/HuShih

Primary LanguagePython

HuShih

Environment setup

We will be managing the training environment using conda. If you don't have conda installed, please follow the installation guide from conda.

conda create -n hushih python=3.7
conda deactivate # deactivate the current enviroment to minimize conflicts
conda activate hushih
cd ~/HuShih
pip install -r requirements.txt

Data download and setup

Note, the google drive link is provided here for convenience of the project. And the link will be disabled once the CS229 Autumn 2020 class concludes. If you wish to use gdown to download models from google drive, please go to the appropriate sources, get the permission to download, and manage the files on your own.

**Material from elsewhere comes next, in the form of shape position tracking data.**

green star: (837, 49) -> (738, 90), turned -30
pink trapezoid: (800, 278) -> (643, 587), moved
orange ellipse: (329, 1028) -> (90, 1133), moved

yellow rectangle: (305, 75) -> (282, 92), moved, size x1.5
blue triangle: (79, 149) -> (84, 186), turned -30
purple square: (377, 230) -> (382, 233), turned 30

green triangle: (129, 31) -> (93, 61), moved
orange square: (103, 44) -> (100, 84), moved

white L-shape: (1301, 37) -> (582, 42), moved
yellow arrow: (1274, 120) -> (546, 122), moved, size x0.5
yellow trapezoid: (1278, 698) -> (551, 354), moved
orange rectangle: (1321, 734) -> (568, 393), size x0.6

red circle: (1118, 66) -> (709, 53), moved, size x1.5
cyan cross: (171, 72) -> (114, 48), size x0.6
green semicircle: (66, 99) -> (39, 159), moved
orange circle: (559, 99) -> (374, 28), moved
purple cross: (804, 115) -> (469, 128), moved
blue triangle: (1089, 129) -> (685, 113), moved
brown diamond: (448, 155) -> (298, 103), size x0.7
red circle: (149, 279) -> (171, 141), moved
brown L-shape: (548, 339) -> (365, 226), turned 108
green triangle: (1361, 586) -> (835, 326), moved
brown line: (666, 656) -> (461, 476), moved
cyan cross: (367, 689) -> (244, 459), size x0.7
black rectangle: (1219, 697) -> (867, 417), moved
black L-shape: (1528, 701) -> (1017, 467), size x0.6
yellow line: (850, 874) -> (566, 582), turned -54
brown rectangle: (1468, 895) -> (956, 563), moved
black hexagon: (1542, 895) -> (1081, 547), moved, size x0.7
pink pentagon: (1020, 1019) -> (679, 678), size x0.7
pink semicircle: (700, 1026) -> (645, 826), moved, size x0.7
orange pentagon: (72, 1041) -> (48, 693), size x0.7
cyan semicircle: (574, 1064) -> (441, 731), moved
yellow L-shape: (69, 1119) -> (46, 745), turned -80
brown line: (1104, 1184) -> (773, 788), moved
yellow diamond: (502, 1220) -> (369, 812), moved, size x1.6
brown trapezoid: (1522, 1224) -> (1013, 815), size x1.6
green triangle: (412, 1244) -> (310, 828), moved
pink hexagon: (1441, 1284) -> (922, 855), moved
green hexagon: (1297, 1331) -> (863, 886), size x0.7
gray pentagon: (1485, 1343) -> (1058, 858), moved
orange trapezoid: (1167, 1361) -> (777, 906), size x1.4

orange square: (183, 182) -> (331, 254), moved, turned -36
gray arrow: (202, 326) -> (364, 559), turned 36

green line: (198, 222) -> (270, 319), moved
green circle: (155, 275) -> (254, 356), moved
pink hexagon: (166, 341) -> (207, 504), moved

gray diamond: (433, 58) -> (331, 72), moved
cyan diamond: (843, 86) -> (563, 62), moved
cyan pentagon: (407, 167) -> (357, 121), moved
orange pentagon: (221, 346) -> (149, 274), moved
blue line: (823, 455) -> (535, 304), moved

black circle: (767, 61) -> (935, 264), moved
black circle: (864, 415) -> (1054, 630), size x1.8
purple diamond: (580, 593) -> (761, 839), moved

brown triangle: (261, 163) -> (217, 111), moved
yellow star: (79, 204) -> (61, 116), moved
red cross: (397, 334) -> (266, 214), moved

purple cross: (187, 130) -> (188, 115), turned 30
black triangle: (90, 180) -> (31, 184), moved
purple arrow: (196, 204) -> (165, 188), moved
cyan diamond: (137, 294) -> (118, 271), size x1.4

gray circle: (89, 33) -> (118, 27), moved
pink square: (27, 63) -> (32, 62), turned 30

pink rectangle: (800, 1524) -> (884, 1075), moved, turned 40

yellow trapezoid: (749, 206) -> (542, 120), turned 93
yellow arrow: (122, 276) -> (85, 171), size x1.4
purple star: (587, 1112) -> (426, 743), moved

Download chinese_wwm_ext_L-12_H-768_A-12 tensorflow ckpts from Chinese-BERT-wwm.

cd ~/HuShih
mkdir model; cd model
mkdir chinese_wwm_ext_L-12_H-768_A-12; cd chinese_wwm_ext_L-12_H-768_A-12
gdown https://drive.google.com/uc?id=1Lf3uofzLyshD__2t9tFlN7Mh7G1j6z9U
unzip chinese_wwm_ext_L-12_H-768_A-12.zip

Download LCSTS2.0 data from LCSTS. (Please go through the application process to download the data.)

cd ~/HuShih
mkdir data; cd data
# download pre-processed training.csv to save time
gdown https://drive.google.com/uc?id=1QdWhAWtGcBytsiYCJz7k5DVs7WhjNiHs
touch PART_I.xml
gdown https://drive.google.com/uc?id=1swFnIc0fI4aAtl2JcW-BvzNnKKIowt_I
unzip LCSTS2.0.zip

Start Training

Bring up server to compute BERT LM score using tensorflow

cd ~/HuShih/src
python lm_score/bert_lm_server.py

Bring up client to train DecoderEncoderModel using pytorch

cd ~/HuShih/src
python training.py

By running training.py, you can train the BERE2BERT summarization model using pretrained chinese summarization.

NOTE: when you first run training.py, it takes anywhere between 10-20 minutes to preprocess the data.